2008/11/24 Leslie Satenstein <lsatenstein@xxxxxxxxx>
you can always start nautilus or whatever gui you like, from root terminal. ( which, of course, is not exactly a fix :) )
Answer to POC
Running su and getting a root shell does not give you root in the GUI.
This, the ability to mark files for deletion, copy, or changing of properties becomes a tedious chore in command line mode.
Without GUI for root, I am afraid I will revert from F10 back to F9. It is for that same reason that I do not standardize on the other linux distribution that begins with U
you can always start nautilus or whatever gui you like, from root terminal. ( which, of course, is not exactly a fix :) )

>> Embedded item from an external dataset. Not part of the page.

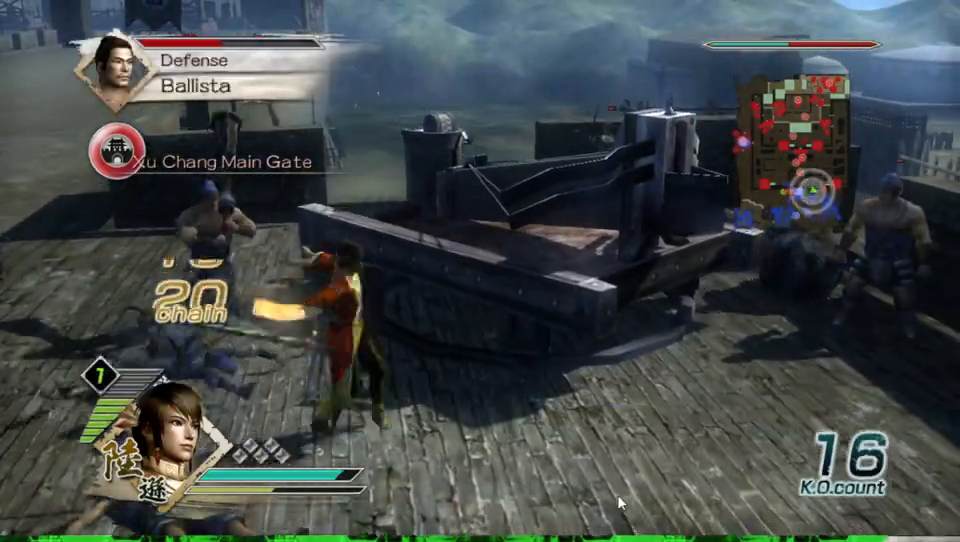
{"buttons": [], "left_stick": "up", "right_stick": "center", "events": [[33, "X", "up"], [67, "X", "down"], [100, "X", "up"], [133, "X", "down"], [167, "X", "up"], [267, "X", "down"], [300, "X", "up"], [333, "X", "down"], [367, "X", "up"], [433, "X", "down"], [467, "X", "up"]]}
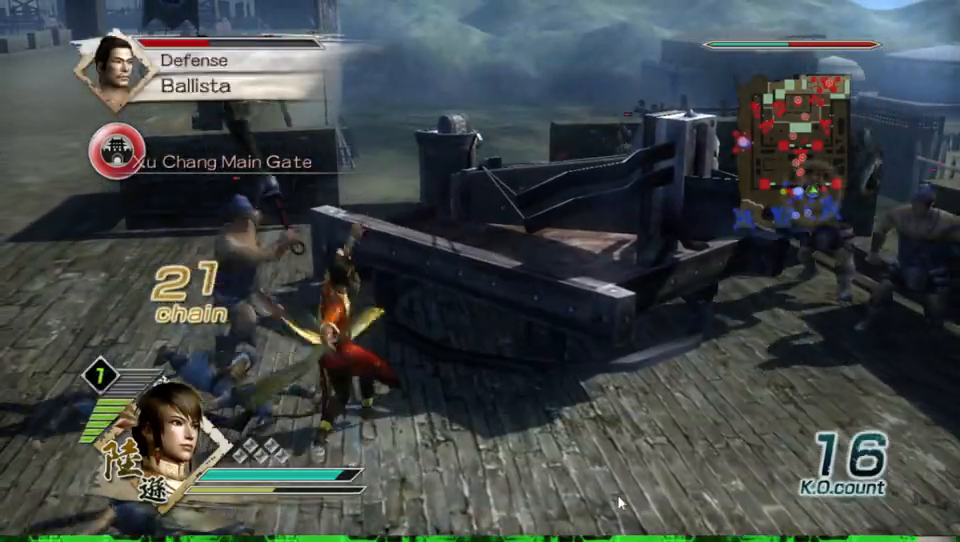
{"buttons": [], "left_stick": "up", "right_stick": "center", "events": [[33, "X", "down"], [67, "X", "up"], [100, "X", "down"], [167, "X", "up"], [200, "X", "down"], [233, "X", "up"], [333, "X", "down"], [367, "X", "up"], [400, "X", "down"], [433, "X", "up"], [467, "X", "down"], [500, "X", "up"]]}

--- On Wed, 11/19/08, Patrick O'Callaghan <pocallaghan@xxxxxxxxx> wrote:From: Patrick O'Callaghan <pocallaghan@xxxxxxxxx>
Subject: Re: Root Privelages
To: fedora-test-list@xxxxxxxxxx
Date: Wednesday, November 19, 2008, 7:58 AMOn Wed, 2008-11-19 at 10:29 +0100, sschroeder wrote:
> Is there any way to gain root access in GNOME to do things that require
root authenication (moving files for example to the /usr/ folder, without:
> su - sudo su -
>
> Doing that gets annoying, since I have to do that, go to something that
prompts for the root password, type the root password AGAIN, and to boot, I
can't choose when I want the authentication to expire, it just goes away,
making copying a large number of files very difficult. In Fedora 9 you could
log on as root (which I understand why they took it away, but you could choose
to keep root authentication), is there a way to anymore?
Is there some problem in simply running 'su' and getting a root shell?